━━━ Excerpted records ━━━

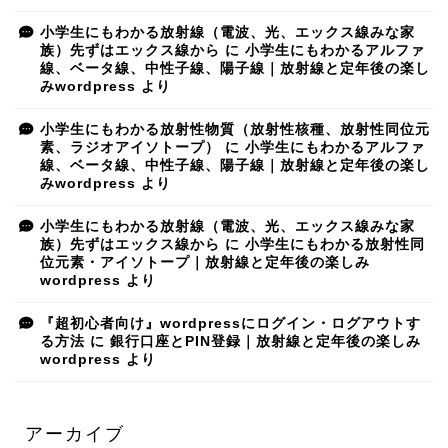
小学生にもわかる放射線（電波、光、エックス線みな家
族）先ずはエックス線から
に
小学生にもわかるアルファ
線、ベータ線、中性子線、陽子線｜放射線と定年後の楽し
みwordpress
より
小学生にもわかる放射性物質（放射性核種、放射性同位元
素、ラジオアイソトープ）
に
小学生にもわかるアルファ
線、ベータ線、中性子線、陽子線｜放射線と定年後の楽し
みwordpress
より
小学生にもわかる放射線（電波、光、エックス線みな家
族）先ずはエックス線から
に
小学生にもわかる放射性同
位元素・アイソトープ｜放射線と定年後の楽しみ
wordpress
より
『超初心者向け』wordpressにログイン・ログアウトす
る方法
に
銀行口座とPIN登録｜放射線と定年後の楽しみ
wordpress
より
アーカイブ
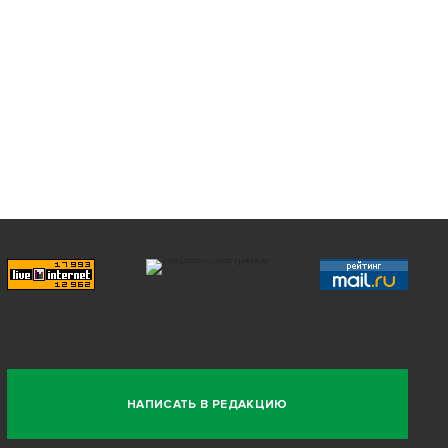
НАПИСАТЬ В РЕДАКЦИЮ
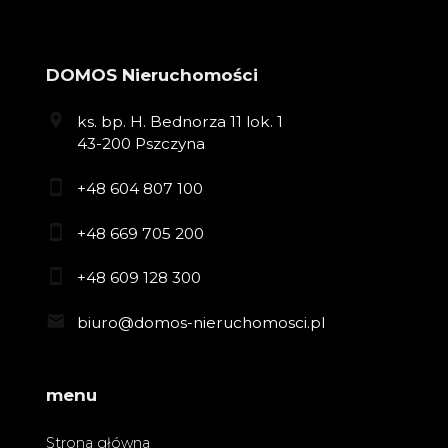
DOMOS Nieruchomości
ks. bp. H. Bednorza 11 lok. 1
43-200 Pszczyna
+48 604 807 100
+48 669 705 200
+48 609 128 300
biuro@domos-nieruchomosci.pl
menu
Strona główna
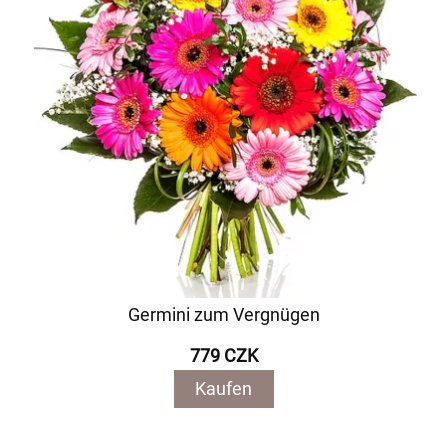
Germini zum Vergnügen
779 CZK
Kaufen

━━━

## Problem statement
At the line containing "Strona główna", begin reproducing the entries word for word, and continue through their last line. Leave out the pictures.

## Expected answer
Strona główna
Germini zum Vergnügen
779 CZK
Kaufen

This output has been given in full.